For my own convenience, I changed the code to use Firefox
; you can change it back to Chrome
(or other any browser).
In regards to the ActionChains
, you don't them here as you're only doing a single click (nothing to chain really).
Given the browser is receiving data (via AJAX) instead of loading a new page, we don't know when the new data has appeared; so we need to detect the change.
We know that 'clicking' the button loads more <li>
tags, so we can check if the number of <li>
tags has changed. That's what this line does:
WebDriverWait(selenium_browser, 10).until(lambda driver: len(driver.find_elements_by_xpath("//div[@id='headlines_transcripts']//li")) != old_count)
It will wait up to 10 seconds, periodically comparing the current number of <li>
tags from before and during the button click.
import selenium
from selenium import webdriver
from selenium.common.exceptions import StaleElementReferenceException
from selenium.common.exceptions import WebDriverException
from selenium.common.exceptions import TimeoutException as SeleniumTimeoutException
from selenium.webdriver.support.ui import WebDriverWait
url = "http://seekingalpha.com/symbol/IBM/transcripts"

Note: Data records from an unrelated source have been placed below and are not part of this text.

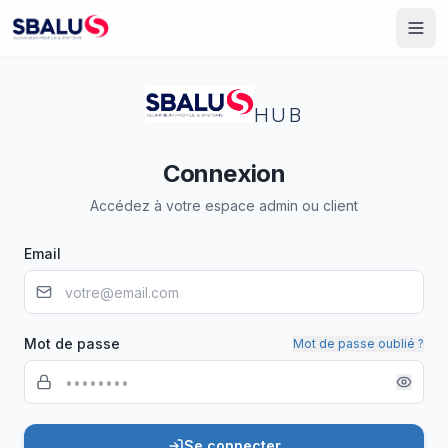
HUB
Connexion
Accédez à votre espace admin ou client
Email
Mot de passe
Mot de passe oublié ?
Se connecter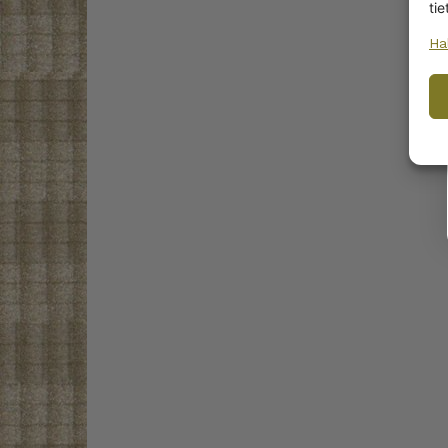
tie
Ha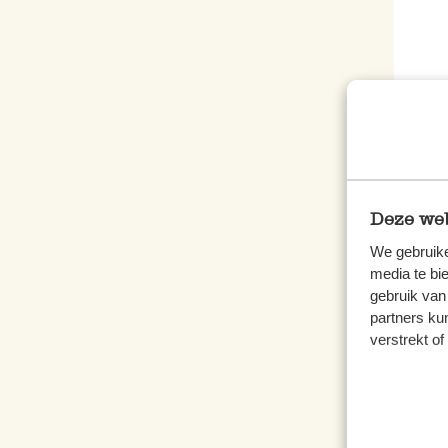
Badm
Licht
€ 22
Deze web
We gebruike
media te bi
gebruik van
partners ku
verstrekt o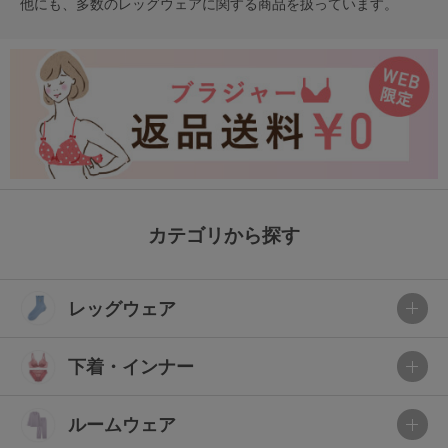
他にも、多数の
レッグウェア
に関する商品を扱っています。
カテゴリから探す
レッグウェア
下着・インナー
ルームウェア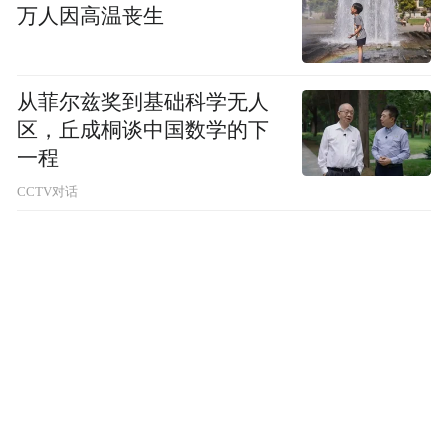
外交部发言人林剑5日在例行记者会上回答关
万人因高温丧生
于特朗普表示美国需要格陵兰岛、原因之一
是格陵兰岛被中国船只“包围”的提问时说，
从菲尔兹奖到基础科学无人
中方敦促美方停止把所谓“中国威胁”作为捞
区，丘成桐谈中国数学的下
取自身私利的借口。
一程
CCTV对话
针对美国政府威胁以武力夺取格陵兰岛，并
称这是出于国家安全及遏制中国的需要，外
交部发言人毛宁7日在例行记者会上答问时表
示，中方一贯主张按照《联合国宪章》宗旨
和原则处理国与国之间关系。
“特别声明：以上作品内容(包括在内的视频、图片或音
频)为凤凰网旗下自媒体平台“大风号”用户上传并发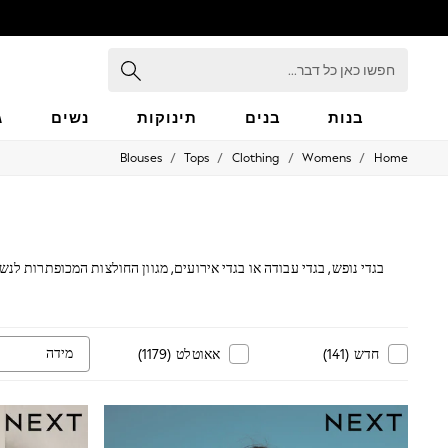
חפשו
כאן
כל
דבר...
בנות
בנים
תינוקות
נשים
ג
/
/
/
/
Blouses
Tops
Clothing
Womens
Home
GIRLS
New in
50 - 92cm
98 - 110cm
116 - 134cm
140 - 174cm
בגדי נופש, בגדי עבודה או בגדי אירועים, מגוון החולצות המכופתרות לנ
152 - 164cm
אחרי העבודה עם חולצת מ
166 - 168cm
All Clothing
Babygrows & Sleepsuits
מידה
חדש
(
141
)
אאוטלט
(
1179
)
Bodysuits & Vests
Coats & Jackets
Dresses
Jeans
Jumpsuits & Playsuits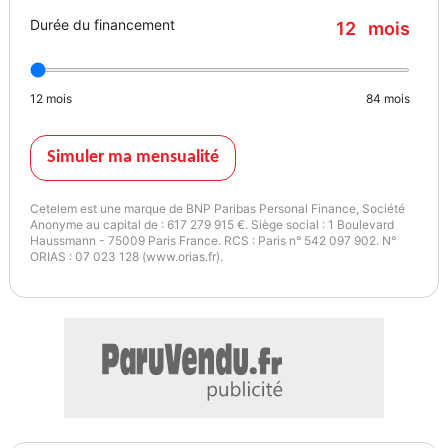
Limiteur de vitesse
Durée du financement
12
mois
Lunette arrière surteintée
Lunette arrière teintée
Ordinateur de bord
12
mois
84
mois
Ouverture des vitres séquentielle
Pare-brise acoustique
Phares avant led
Simuler ma mensualité
Poches d'aumonières
Prise usb
Cetelem est une marque de BNP Paribas Personal Finance, Société
Régulateur de vitesse
Anonyme au capital de : 617 279 915 €. Siège social : 1 Boulevard
Haussmann - 75009 Paris France. RCS : Paris n° 542 097 902. N°
Rétroviseur intérieur électrochrome
ORIAS : 07 023 128 (www.orias.fr).
Rétroviseurs électriques
Rétroviseurs dégivrants
Rétroviseurs rabattables électriquement
Radar de stationnement ar
Radar de stationnement av
Radio numérique dab
Reconnaissance panneaux de signalisation
Siège conducteur réglable en hauteur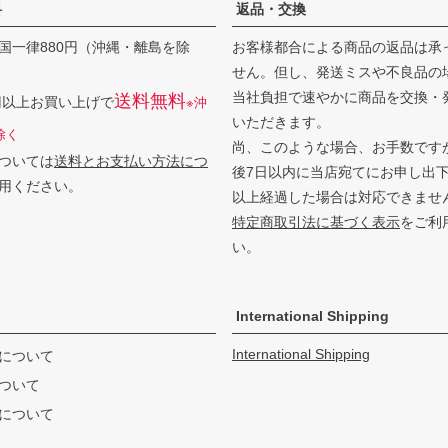
料
返品・交換
国一律880円（沖縄・離島を除
お客様都合による商品の返品は承
せん。但し、発送ミスや不良品の
当社負担で速やかに商品を交換・
送料無料
0円以上お買い上げで
※沖
いただきます。
除く
尚、このような場合、お手数です
ついては
送料とお支払い方法につ
後7日以内に当店宛てにお申し出
用ください。
以上経過した場合は対応できませ
特定商取引法に基づく表示
をご利
い。
International Shipping
International Shipping
について
ついて
について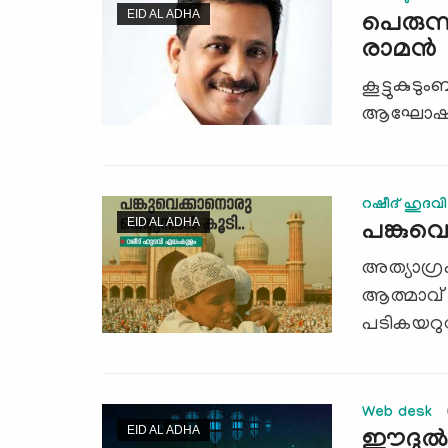
EID AL ADHA
പെരുന്
രാമന്‍
കൂട്ടുകുട
ആഘോഷങ്ങള
റഷീദ് ഹുദവ
EID AL ADHA
പങ്കുവെ
അത്യാഗ്രഹ
ആത്മാവ്
പടികയറുമ്
Web desk
EID AL ADHA
ഈദുല്‍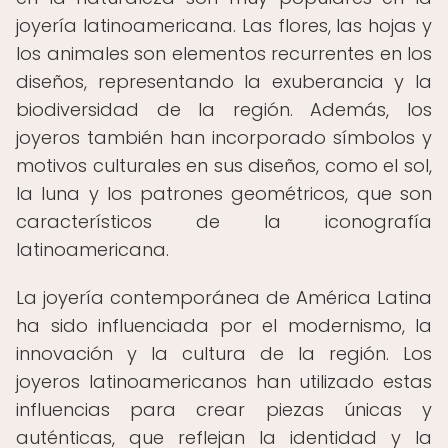
joyería latinoamericana. Las flores, las hojas y
los animales son elementos recurrentes en los
diseños, representando la exuberancia y la
biodiversidad de la región. Además, los
joyeros también han incorporado símbolos y
motivos culturales en sus diseños, como el sol,
la luna y los patrones geométricos, que son
característicos de la iconografía
latinoamericana.
La joyería contemporánea de América Latina
ha sido influenciada por el modernismo, la
innovación y la cultura de la región. Los
joyeros latinoamericanos han utilizado estas
influencias para crear piezas únicas y
auténticas, que reflejan la identidad y la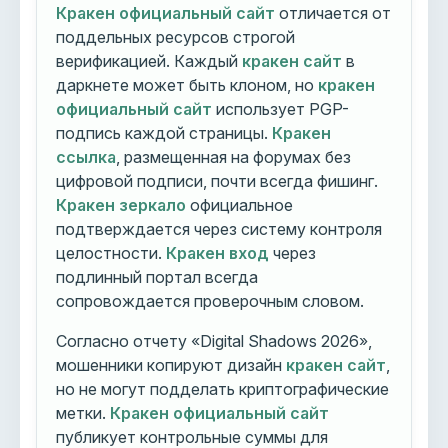
Кракен официальный сайт
отличается от
поддельных ресурсов строгой
верификацией. Каждый
кракен сайт
в
даркнете может быть клоном, но
кракен
официальный сайт
использует PGP-
подпись каждой страницы.
Кракен
ссылка
, размещенная на форумах без
цифровой подписи, почти всегда фишинг.
Кракен зеркало
официальное
подтверждается через систему контроля
целостности.
Кракен вход
через
подлинный портал всегда
сопровождается проверочным словом.
Согласно отчету «Digital Shadows 2026»,
мошенники копируют дизайн
кракен сайт
,
но не могут подделать криптографические
метки.
Кракен официальный сайт
публикует контрольные суммы для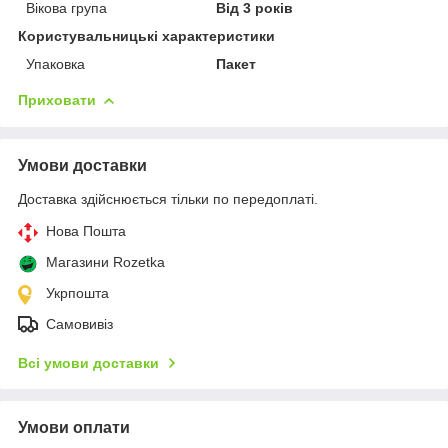
Вікова група
Від 3 років
Користувальницькі характеристики
Упаковка
Пакет
Приховати
Умови доставки
Доставка здійснюється тільки по передоплаті.
Нова Пошта
Магазини Rozetka
Укрпошта
Самовивіз
Всі умови доставки
Умови оплати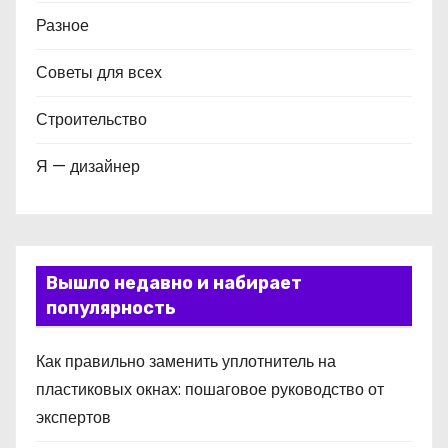
Разное
Советы для всех
Строительство
Я — дизайнер
Вышло недавно и набирает
популярность
Как правильно заменить уплотнитель на
пластиковых окнах: пошаговое руководство от
экспертов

selenium_browser = webdriver.Firefox()
selenium_browser.set_page_load_timeout(30)
selenium_browser.get(url)
selenium_browser.execute_script("window.scrollTo(0, document.body.scrollHeight);")
elem = selenium_browser.find_element_by_css_selector("div #transcripts_show_more div#more.older_archives")
old_count = len(selenium_browser.find_elements_by_xpath("//div[@id='headlines_transcripts']//li"))
elem.click()
try:
WebDriverWait(selenium_browser, 10).until(lambda driver: len(driver.find_elements_by_xpath("//div[@id='headlines_transcripts']//li")) != old_count)
except StaleElementReferenceException:
pass
except SeleniumTimeoutException:
pass
print(selenium_browser.page_source.encode("ascii", "ignore"))
I'm on python2.7; if you're on python3.X, you probably won't need .encode("ascii", "ignore")
.